To compound the problems, the longer a person is unemployed the harder it becomes to
find a job. The long term unemployed can really suffer as employers are unwilling to take
a chance on someone that no one else was willing to hire.
The main impact unemployment has on society and the economy is the productive power
that it withholds - i.e. any person who is unemployed could be doing something
productive and thus contributing to the economy as a whole.
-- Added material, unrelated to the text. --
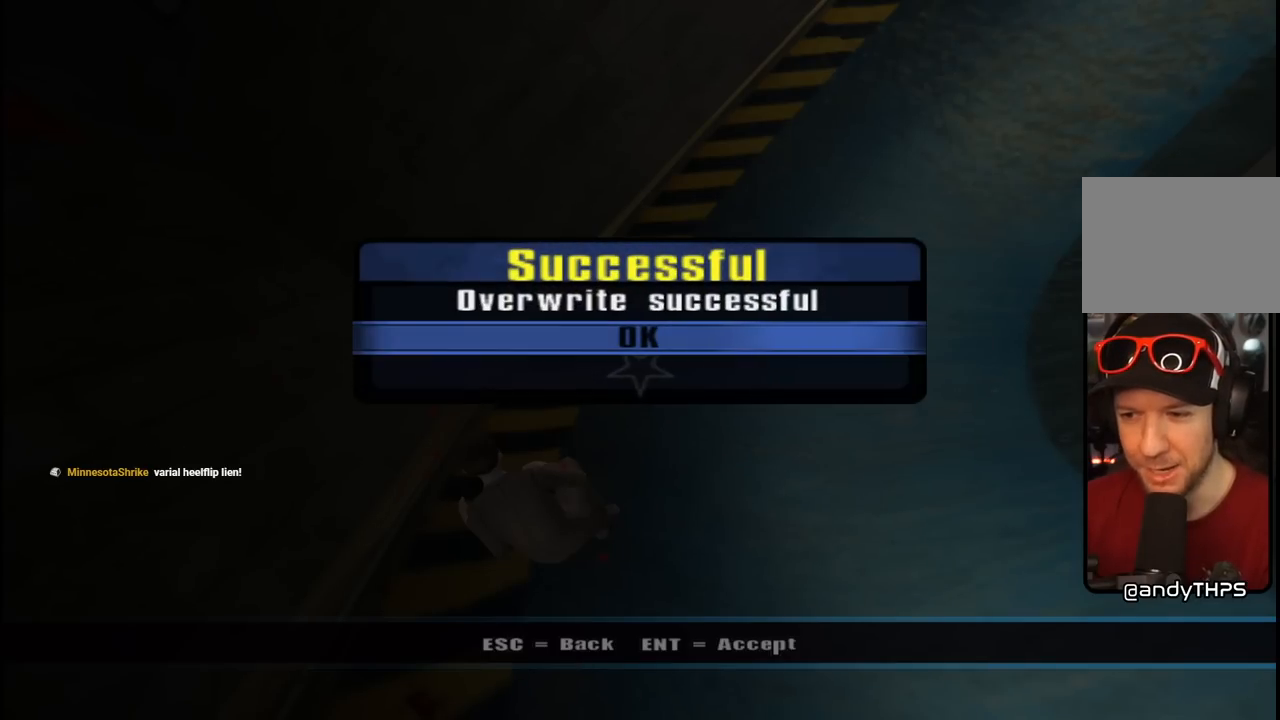
{"buttons": [], "left_stick": "center", "right_stick": "center", "events": []}
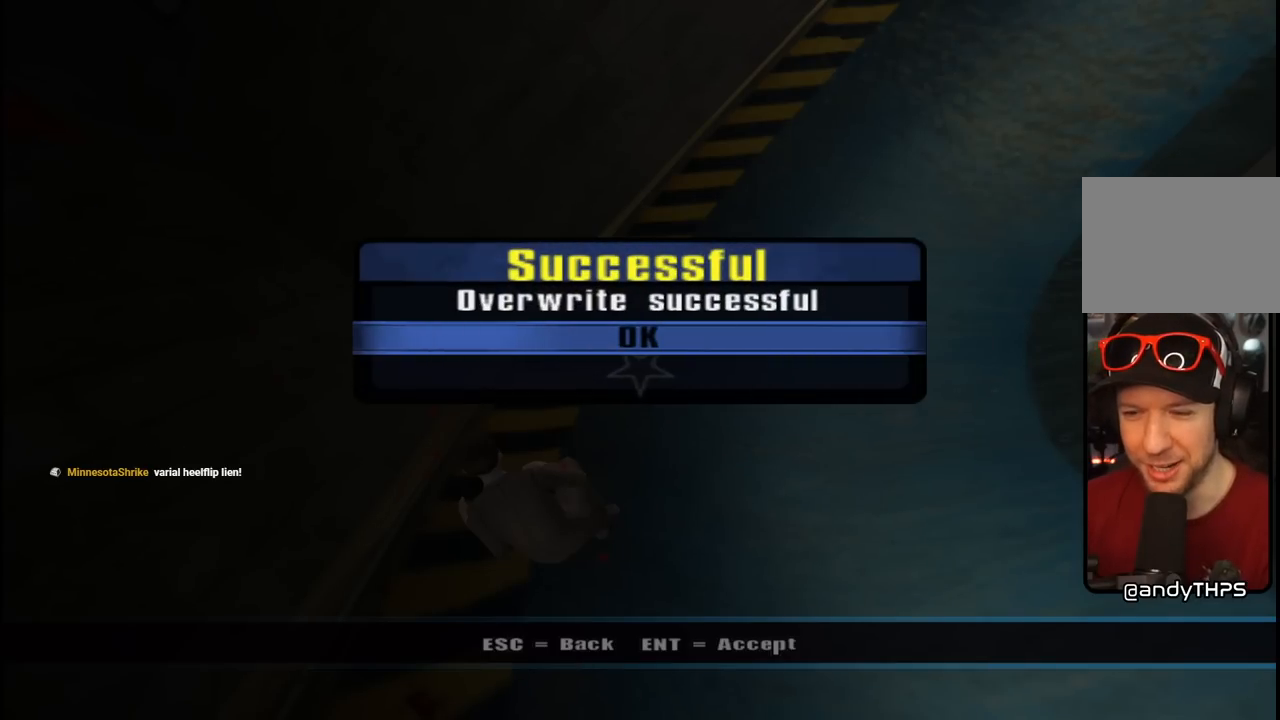
{"buttons": ["CROSS"], "left_stick": "center", "right_stick": "center", "events": [[367, "CROSS", "down"]]}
Unemployment also has a direct cost to the government in the form of any unemployment
benefits paid to the unemployed and in lost tax earnings. This is a double whammy
(additional cost and lost income) that can have serious consequences on the rest of the
economy as the government is forced to fund unemployment benefits either from
increased taxes or borrowing. The increased taxes suppress consumption, which in turn
may lead to increased unemployment (people spending less, less revenues for companies,
companies forced to lay people off). Increased borrowing by the government can have
similar effects as the government takes more money than normally out of the financial
markets, thus having an upwards pressure on interest rates, which results in higher cost
for companies, less profits and more layoffs.
So unemployment is basically always bad for the economy, however, it can never be
zero. This is because at any one point in time there will be individuals who are truly
between jobs, even for as little as a week or a month. The 'normal' unemployment figure
will vary from country to country, but is generally considered to be around 2-3% (of the
workforce).
The real evil is when unemployment reaches double figures (10% or more) and includes a
large number of people who are unable to find a job for a long time. This can become
structural unemployment - a large number of people who become more or less
unemployable. We all suffer from unemployment - whether employed or not.